John olhou para ela, como se nunca a tivesse visto, e em seu olhar havia um brilho diferente. De ódio e rancor.
- John... você está me assustando. O que está acontecendo de verdade?
- Não sei – ele respondeu, ríspido e nervoso como ela nunca tinha visto antes, e se deixou cair de novo no sofá. Fechou os olhos, tentando recuperar as memórias que teimavam em se esconder dele. Mas tinha certeza de que Harry Potter era algo concreto em sua vida, Algo, ou alguém, de que não gostava nem um pouco.

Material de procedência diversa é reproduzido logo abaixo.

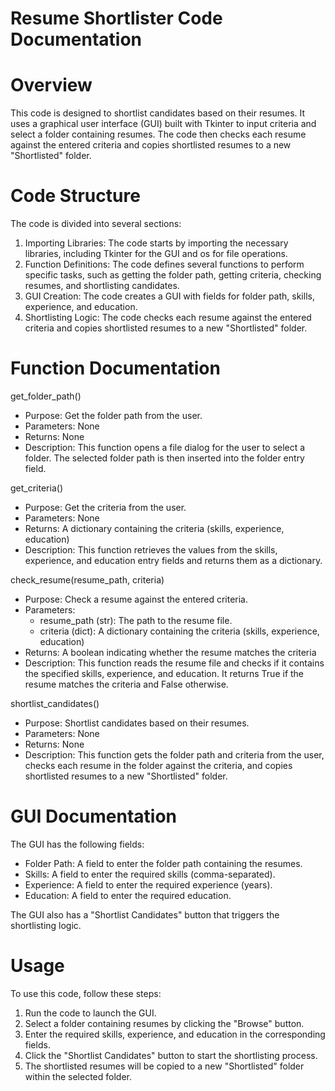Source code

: # Resume Shortlister Code Documentation
# Overview
This code is designed to shortlist candidates based on their resumes. It uses a graphical user interface (GUI) built with Tkinter to input criteria and select a folder containing resumes. The code then checks each resume against the entered criteria and copies shortlisted resumes to a new "Shortlisted" folder.

# Code Structure
The code is divided into several sections:

1. Importing Libraries: The code starts by importing the necessary libraries, including Tkinter for the GUI and os for file operations.
2. Function Definitions: The code defines several functions to perform specific tasks, such as getting the folder path, getting criteria, checking resumes, and shortlisting candidates.
3. GUI Creation: The code creates a GUI with fields for folder path, skills, experience, and education.
4. Shortlisting Logic: The code checks each resume against the entered criteria and copies shortlisted resumes to a new "Shortlisted" folder.

# Function Documentation
get_folder_path()
- Purpose: Get the folder path from the user.
- Parameters: None
- Returns: None
- Description: This function opens a file dialog for the user to select a folder. The selected folder path is then inserted into the folder entry field.

get_criteria()
- Purpose: Get the criteria from the user.
- Parameters: None
- Returns: A dictionary containing the criteria (skills, experience, education)
- Description: This function retrieves the values from the skills, experience, and education entry fields and returns them as a dictionary.

check_resume(resume_path, criteria)
- Purpose: Check a resume against the entered criteria.
- Parameters:
    - resume_path (str): The path to the resume file.
    - criteria (dict): A dictionary containing the criteria (skills, experience, education)
- Returns: A boolean indicating whether the resume matches the criteria
- Description: This function reads the resume file and checks if it contains the specified skills, experience, and education. It returns True if the resume matches the criteria and False otherwise.

shortlist_candidates()
- Purpose: Shortlist candidates based on their resumes.
- Parameters: None
- Returns: None
- Description: This function gets the folder path and criteria from the user, checks each resume in the folder against the criteria, and copies shortlisted resumes to a new "Shortlisted" folder.

# GUI Documentation
The GUI has the following fields:

- Folder Path: A field to enter the folder path containing the resumes.
- Skills: A field to enter the required skills (comma-separated).
- Experience: A field to enter the required experience (years).
- Education: A field to enter the required education.

The GUI also has a "Shortlist Candidates" button that triggers the shortlisting logic.

# Usage
To use this code, follow these steps:

1. Run the code to launch the GUI.
2. Select a folder containing resumes by clicking the "Browse" button.
3. Enter the required skills, experience, and education in the corresponding fields.
4. Click the "Shortlist Candidates" button to start the shortlisting process.
5. The shortlisted resumes will be copied to a new "Shortlisted" folder within the selected folder.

Sarah não insistiu. Sabia que as memórias dele podiam brotar de uma hora para outra, por qualquer motivo. Qualquer coisa poderia servir de gatilho, Edmundo a tinha prevenido para ficar atenta a tudo. E agora, eles tinham encontrado um gatilho e tanto: a simples menção do nome Harry Potter o havia deixado naquele estado!
Estava claro que tinha a ver com algo muito grave em sua vida. Mas Sarah teria que esperar que ele descobrisse, e ainda, que se decidisse por compartilhar tudo aquilo com ela.
John permaneceu em silêncio. Uma única frase surgira em sua mente. Ele gritava para alguém: “Não me chame de covarde!”

Nem ele nem Sarah disseram algo por um bom tempo. Até que ele se ergueu, pediu a ela desculpas e foi para o seu quarto.